Google designed the vision architecture for Gemma 4 to process images with variable aspect ratios and resolutions. Unlike models that force inputs into fixed squares, this system preserves the original shape of tall or wide images. It maintains spatial accuracy using 2D rotary positional embeddings (encoding 2D coordinates).
Aspect ratio support
Variable (native)
Resolution control
Manual visual token budget
Supported token budgets
70, 140, 280, 560, 1120 tokens

This flexibility addresses a common bottleneck in multimodal (AI that understands text and images) performance. By allowing a configurable visual token budget, the model scales its vision from 70 to 1120 tokens. This mirrors Gemma 4's frontier reasoning, letting you prioritize speed or accuracy for complex visual data.

You can now manually set the resolution for specific images to match task requirements. A 70-token budget is ideal for fast classification, while the 1120-token maximum provides the fine-grained detail needed for document analysis. These controls are available alongside Gemma 4 training on Fireworks AI.

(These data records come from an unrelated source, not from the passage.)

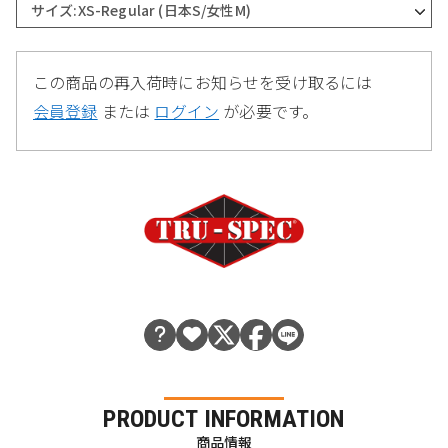
サイズ:XS-Regular (日本S/女性M)
この商品の再入荷時にお知らせを受け取るには
会員登録
または
ログイン
が必要です。
PRODUCT INFORMATION
商品情報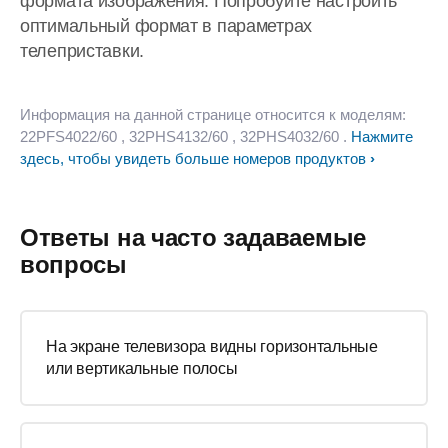
формата изображения. Попробуйте настроить
оптимальный формат в параметрах
телеприставки.
Информация на данной странице относится к моделям:
22PFS4022/60
, 32PHS4132/60
, 32PHS4032/60
.
Нажмите
здесь, чтобы увидеть больше номеров продуктов
Ответы на часто задаваемые
вопросы
На экране телевизора видны горизонтальные
или вертикальные полосы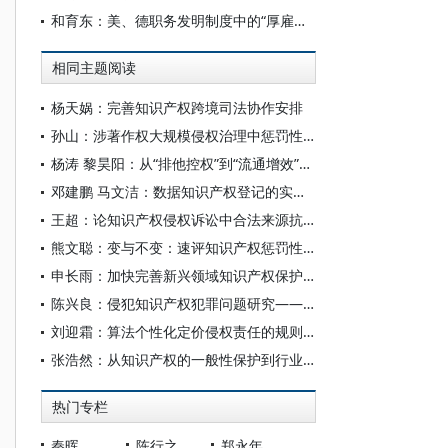
和育东：美、德职务发明制度中的“厚雇主主义”趋势及其借鉴
相同主题阅读
杨天娲：完善知识产权跨境司法协作安排
孙山：涉著作权大规模侵权治理中惩罚性赔偿对网络服务提供者的适用
杨涛 黎昊阳：从“排他控权”到“流通增效”：词元经济下的版权变革
邓建鹏 马文洁：数据知识产权登记的实践困境与制度反思
王超：论知识产权侵权诉讼中合法来源抗辩的证明
熊文聪：变与不变：速评知识产权惩罚性赔偿新规
申长雨：加快完善新兴领域知识产权保护制度
陈兴良：侵犯知识产权犯罪问题研究——以五个司法规范性文件为中心
刘迎霜：算法个性化定价侵权责任的规则构建
张浩然：从知识产权的一般性保护到行业化定制：罕见病用药市场独占权的理论证成与制度构造
热门专栏
秦晖
陈行之
郑永年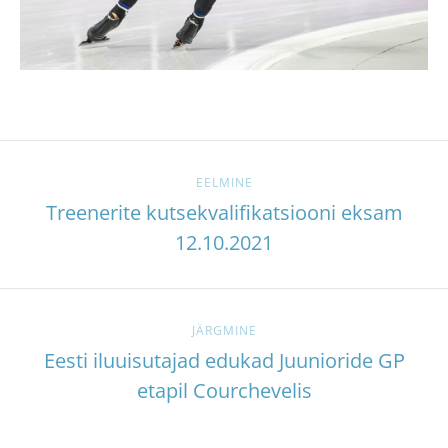
EELMINE
Treenerite kutsekvalifikatsiooni eksam
12.10.2021
JÄRGMINE
Eesti iluuisutajad edukad Juunioride GP
etapil Courchevelis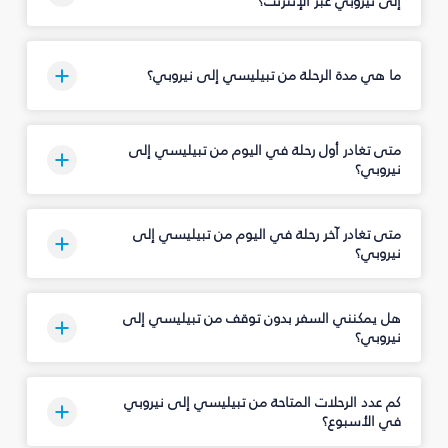
إلى نيروبي عبر الإنترنت؟
ما هي مدة الرحلة من تبيليسي إلى نيروبي؟
متى تغادر أول رحلة في اليوم من تبيليسي إلى
نيروبي؟
متى تغادر آخر رحلة في اليوم من تبيليسي إلى
نيروبي؟
هل يمكنني السفر بدون توقف من تبيليسي إلى
نيروبي؟
كم عدد الرحلات المتاحة من تبيليسي إلى نيروبي
في الأسبوع؟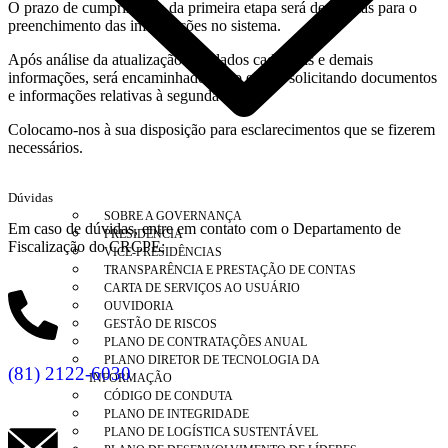
O prazo de cumprimento da primeira etapa será de 10 dias para o
preenchimento das informações no sistema.
Após análise da atualização dos dados cadastrais e demais
informações, será encaminhado novo e-mail solicitando documentos
e informações relativas à segunda etapa.
Colocamo-nos à sua disposição para esclarecimentos que se fizerem
necessários.
Dúvidas
SOBRE A GOVERNANÇA
Em caso de dúvidas, entre em contato com o Departamento de
PRESIDÊNCIA
Fiscalização do CRCPE:
VICE-PRESIDÊNCIAS
TRANSPARÊNCIA E PRESTAÇÃO DE CONTAS
CARTA DE SERVIÇOS AO USUÁRIO
OUVIDORIA
GESTÃO DE RISCOS
PLANO DE CONTRATAÇÕES ANUAL
PLANO DIRETOR DE TECNOLOGIA DA
(81) 2122-6030
INFORMAÇÃO
CÓDIGO DE CONDUTA
PLANO DE INTEGRIDADE
PLANO DE LOGÍSTICA SUSTENTÁVEL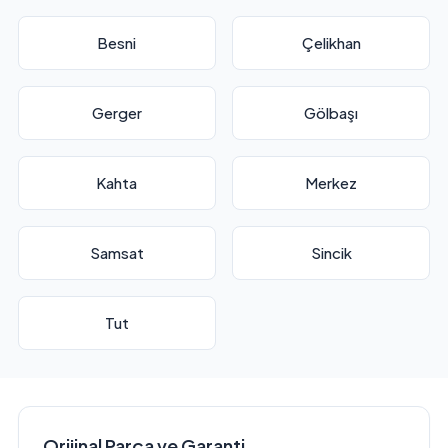
Besni
Çelikhan
Gerger
Gölbaşı
Kahta
Merkez
Samsat
Sincik
Tut
Orijinal Parça ve Garanti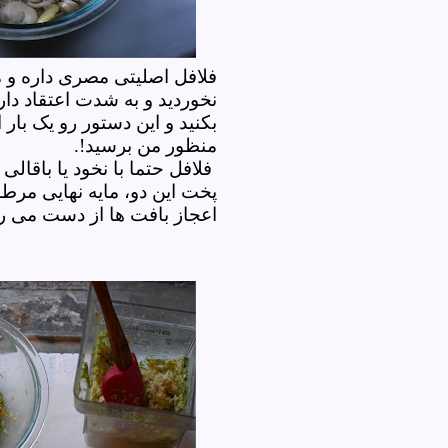
فلافل اصلیتی مصری داره و م
نخوردید و به شدت اعتقاد دار
بکنید و این دستور رو یک بار اج
منظور من برسید!.
فلافل حتما با نخود یا باقا
پخت این دو، مایه نهایی مرط
اعجاز بافت ها از دست می ر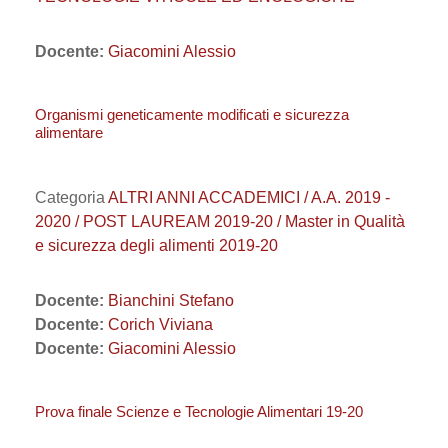
Docente:
Giacomini Alessio
Organismi geneticamente modificati e sicurezza
alimentare
Categoria
ALTRI ANNI ACCADEMICI / A.A. 2019 -
2020 / POST LAUREAM 2019-20 / Master in Qualità
e sicurezza degli alimenti 2019-20
Docente:
Bianchini Stefano
Docente:
Corich Viviana
Docente:
Giacomini Alessio
Prova finale Scienze e Tecnologie Alimentari 19-20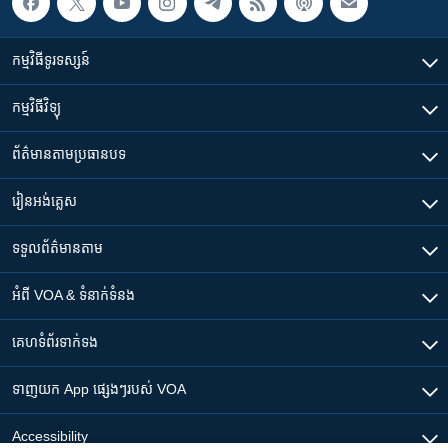
កម្មវិធី​ទូរទស្សន៍
កម្មវិធី​វិទ្យុ
ព័ត៌មាន​តាមប្រធានបទ​
រៀន​​អង់គ្លេស
ទទួល​ព័ត៌មាន​តាម
អំពី​ VOA & ទំនាក់ទំនង
គេហទំព័រ​​ទាក់ទង
ទាញយក​ App ផ្សេងៗ​របស់​ VOA
Accessibility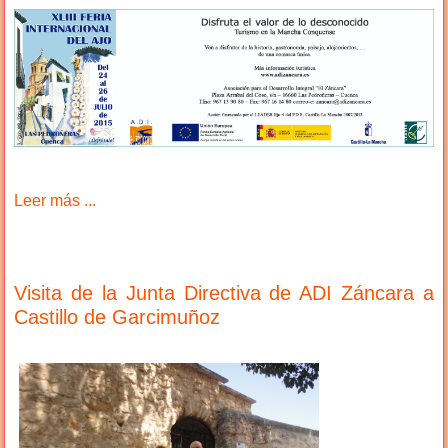
Leer más ...
Visita de la Junta Directiva de ADI Záncara a
Castillo de Garcimuñoz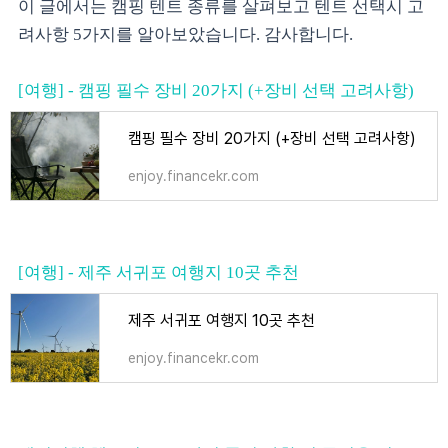
이 글에서는 캠핑 텐트 종류를 살펴보고 텐트 선택시 고
려사항 5가지를 알아보았습니다. 감사합니다.
[여행] - 캠핑 필수 장비 20가지 (+장비 선택 고려사항)
캠핑 필수 장비 20가지 (+장비 선택 고려사항)
enjoy.financekr.com
[여행] - 제주 서귀포 여행지 10곳 추천
제주 서귀포 여행지 10곳 추천
enjoy.financekr.com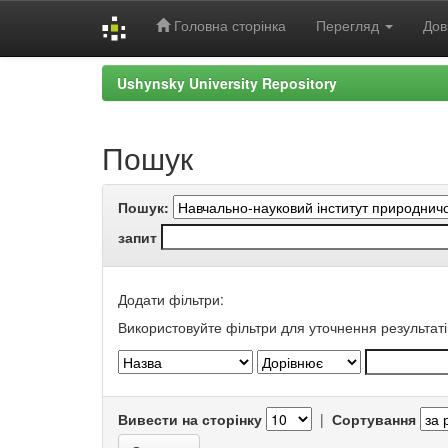
Головна сторінка
Перегляд
Дов
Skip
Ushynsky University Repository
navigation
Пошук
Пошук:
запит
Додати фільтри:
Використовуйте фільтри для уточнення результаті
Вивести на сторінку
|
Сортування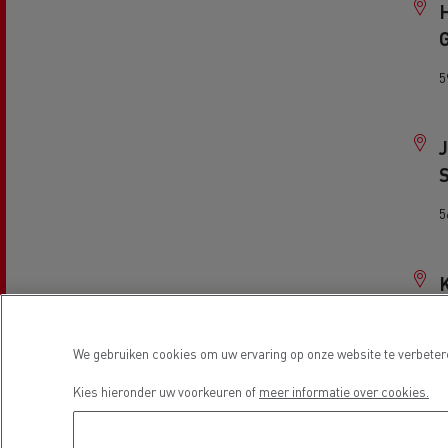
H
5
5
5
We gebruiken cookies om uw ervaring op onze website te verbetere
Kies hieronder uw voorkeuren of
meer informatie over cookies.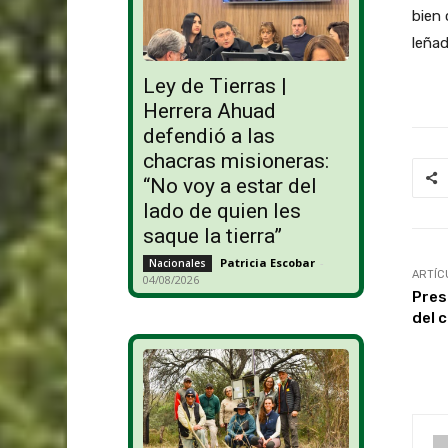
bien 
leña
Ley de Tierras |
Herrera Ahuad
defendió a las
chacras misioneras:
“No voy a estar del
lado de quien les
saque la tierra”
Patricia Escobar
-
Nacionales
ARTÍC
04/08/2026
Pres
del 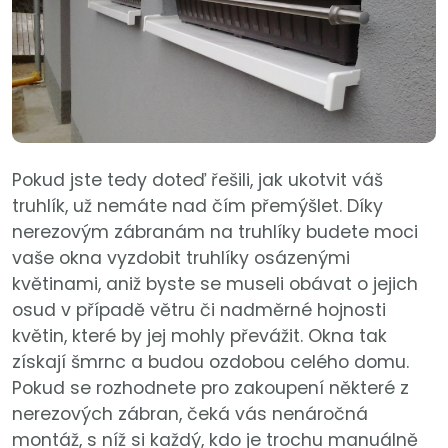
Pokud jste tedy doteď řešili, jak ukotvit váš
truhlík, už nemáte nad čím přemýšlet. Díky
nerezovým zábranám na truhlíky budete moci
vaše okna vyzdobit truhlíky osázenými
květinami, aniž byste se museli obávat o jejich
osud v případě větru či nadměrné hojnosti
květin, které by jej mohly převážit. Okna tak
získají šmrnc a budou ozdobou celého domu.
Pokud se rozhodnete pro zakoupení některé z
nerezových zábran, čeká vás nenáročná
montáž, s níž si každý, kdo je trochu manuálně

Still wondering? A few quick answers below.

Gemma 4 natively supports variable aspect ratios, meaning it can process very wide or very tall images without forcing them into a fixed square shape. This allows the model to preserve the original dimensions of an input image, which is particularly useful for tasks like document analysis or processing panoramic visuals.

Developers can manually configure the resolution of an image by setting a visual token budget. Gemma 4 supports five specific budget sizes: 70, 140, 280, 560, or 1120 visual tokens. A larger budget generates more tokens, providing the large language model with a finer-grained view of the image for detailed tasks.

In Gemma 4, a visual token is a large square representing a specific area of an image. Each token is created by taking multiple smaller patches, generating an embedding for each, and then averaging those embeddings together. This process converts raw visual data into a format the language model can understand and process.

To ensure the model understands the layout of images with variable aspect ratios, Gemma 4 uses 2D rotary positional embeddings. These embeddings act as a coordinate system, allowing the model to know exactly where each visual token is positioned in 2D space, even when the input image is unusually wide or tall.